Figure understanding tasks
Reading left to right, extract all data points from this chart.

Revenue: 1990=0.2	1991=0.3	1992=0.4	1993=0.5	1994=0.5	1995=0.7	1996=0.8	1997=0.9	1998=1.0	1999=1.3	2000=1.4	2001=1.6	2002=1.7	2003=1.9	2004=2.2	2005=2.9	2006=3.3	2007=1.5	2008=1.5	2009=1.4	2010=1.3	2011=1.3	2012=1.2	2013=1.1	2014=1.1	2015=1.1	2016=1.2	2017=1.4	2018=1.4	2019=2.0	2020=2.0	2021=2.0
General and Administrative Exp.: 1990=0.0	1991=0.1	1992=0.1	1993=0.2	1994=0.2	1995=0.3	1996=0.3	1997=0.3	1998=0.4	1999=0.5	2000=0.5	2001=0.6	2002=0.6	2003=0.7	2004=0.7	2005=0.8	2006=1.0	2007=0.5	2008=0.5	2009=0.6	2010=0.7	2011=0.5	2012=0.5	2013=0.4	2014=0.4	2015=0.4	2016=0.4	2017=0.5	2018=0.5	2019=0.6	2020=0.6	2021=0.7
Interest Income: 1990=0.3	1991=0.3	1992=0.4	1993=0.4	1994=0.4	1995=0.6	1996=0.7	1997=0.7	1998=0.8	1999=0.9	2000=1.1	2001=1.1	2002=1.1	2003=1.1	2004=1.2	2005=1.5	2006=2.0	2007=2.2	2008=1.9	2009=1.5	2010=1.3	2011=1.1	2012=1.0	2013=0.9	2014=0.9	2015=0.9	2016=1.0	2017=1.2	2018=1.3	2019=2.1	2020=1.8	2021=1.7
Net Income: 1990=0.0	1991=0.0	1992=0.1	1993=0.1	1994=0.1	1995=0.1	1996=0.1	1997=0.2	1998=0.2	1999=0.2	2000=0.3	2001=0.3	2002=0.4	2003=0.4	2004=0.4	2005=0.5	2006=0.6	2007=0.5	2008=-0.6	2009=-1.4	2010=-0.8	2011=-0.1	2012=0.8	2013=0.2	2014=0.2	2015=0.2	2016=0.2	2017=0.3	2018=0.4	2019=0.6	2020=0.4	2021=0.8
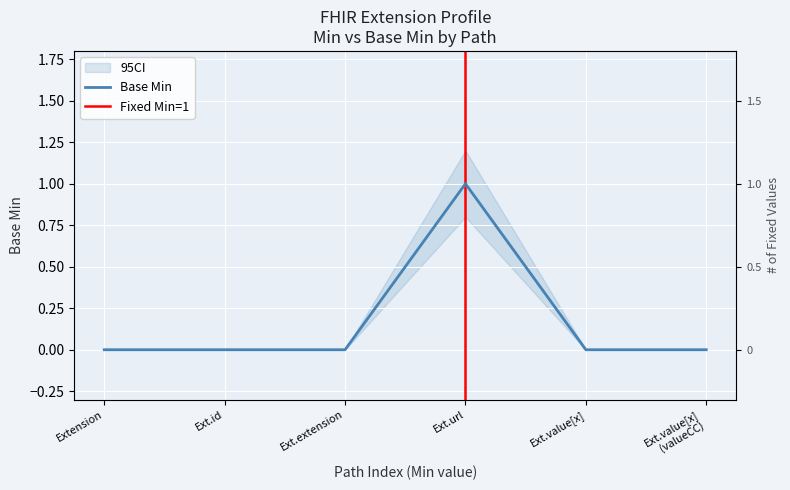

List the labels in order of value, smallest first.

Extension, Ext.id, Ext.extension, Ext.value[x], Ext.value[x] (valueCC), Ext.url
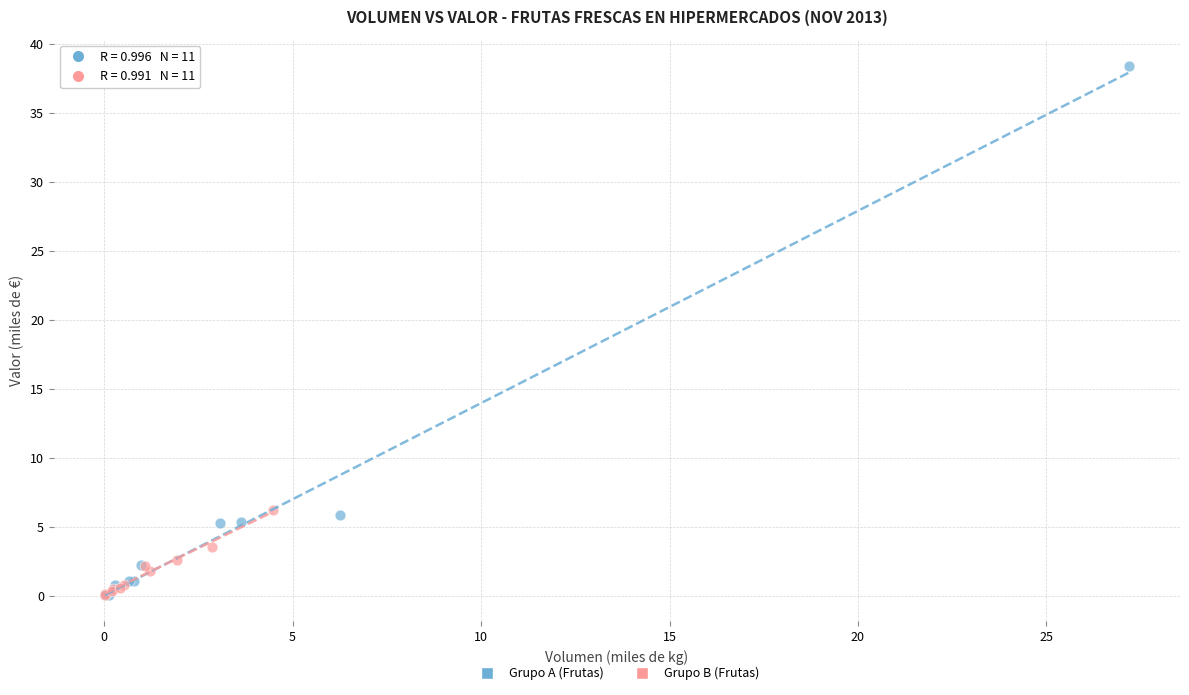

Which series has the widest spread of Y values?

Grupo A (Frutas)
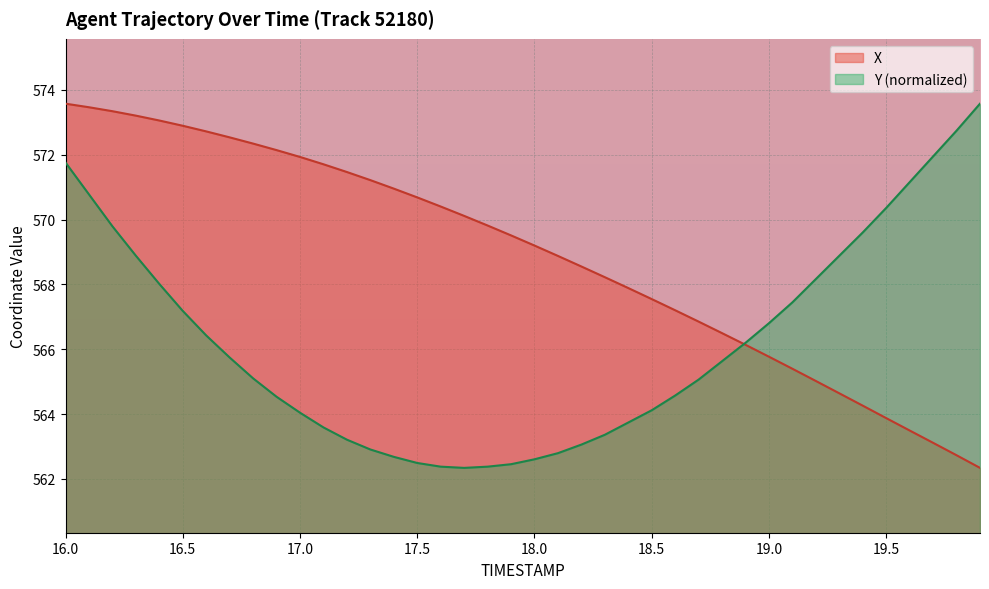

Which series has the largest total across all categories?

X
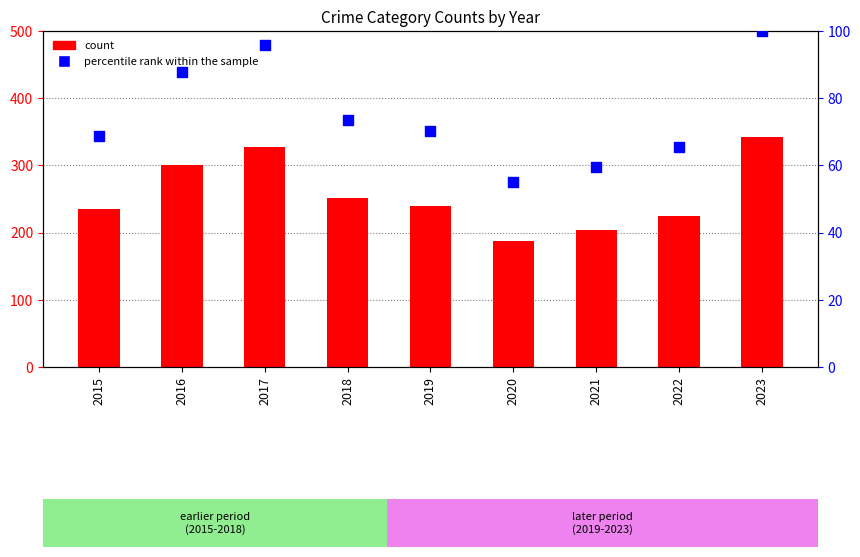

Which series contains the highest Y value?

count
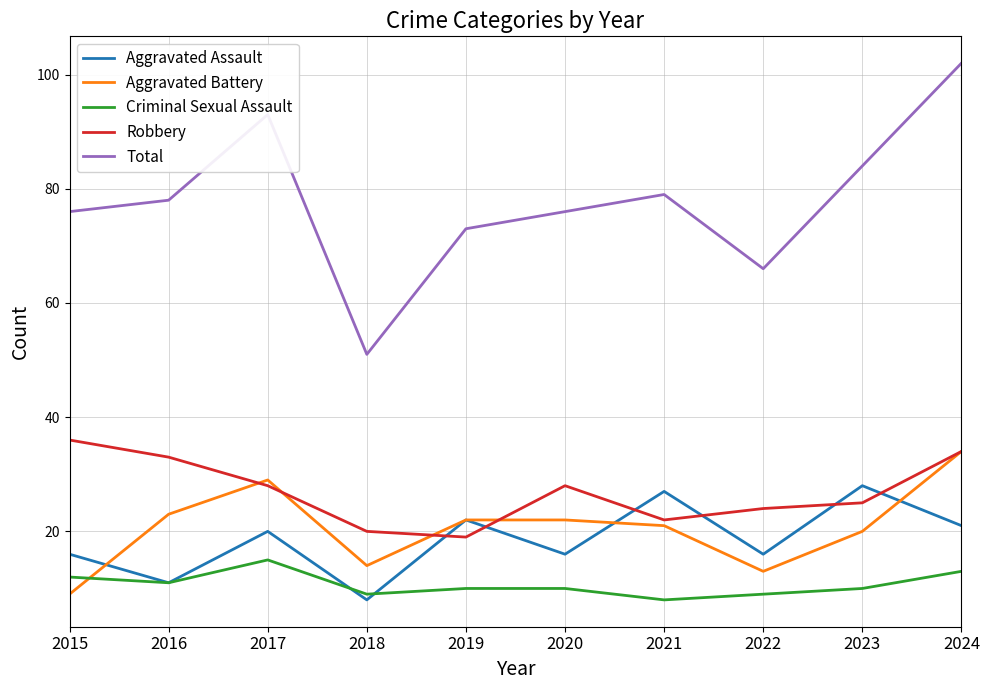

Reading left to right, list all the values displayed in this chart.

Aggravated Assault: 16	11	20	8	22	16	27	16	28	21
Aggravated Battery: 9	23	29	14	22	22	21	13	20	34
Criminal Sexual Assault: 12	11	15	9	10	10	8	9	10	13
Robbery: 36	33	28	20	19	28	22	24	25	34
Total: 76	78	93	51	73	76	79	66	84	102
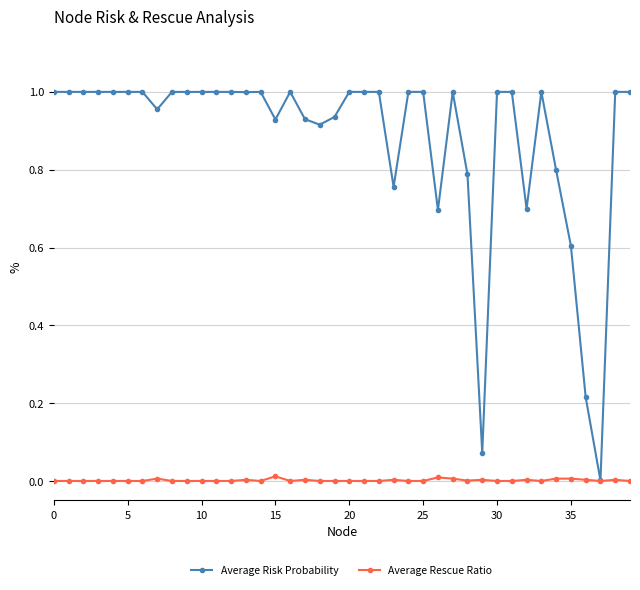

List the series in order of their overall mean, highest first.

Average Risk Probability, Average Rescue Ratio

## Task objective:
Write out everything from the line containing "Which series contains the highest Y value?" down to the end of the items, including both of those ends. Leave the pictures out.

## Answer to the problem:
Which series contains the highest Y value?

count

Reading left to right, list all the values displayed in this chart.

Aggravated Assault: 16	11	20	8	22	16	27	16	28	21
Aggravated Battery: 9	23	29	14	22	22	21	13	20	34
Criminal Sexual Assault: 12	11	15	9	10	10	8	9	10	13
Robbery: 36	33	28	20	19	28	22	24	25	34
Total: 76	78	93	51	73	76	79	66	84	102

List the series in order of their overall mean, highest first.

Average Risk Probability, Average Rescue Ratio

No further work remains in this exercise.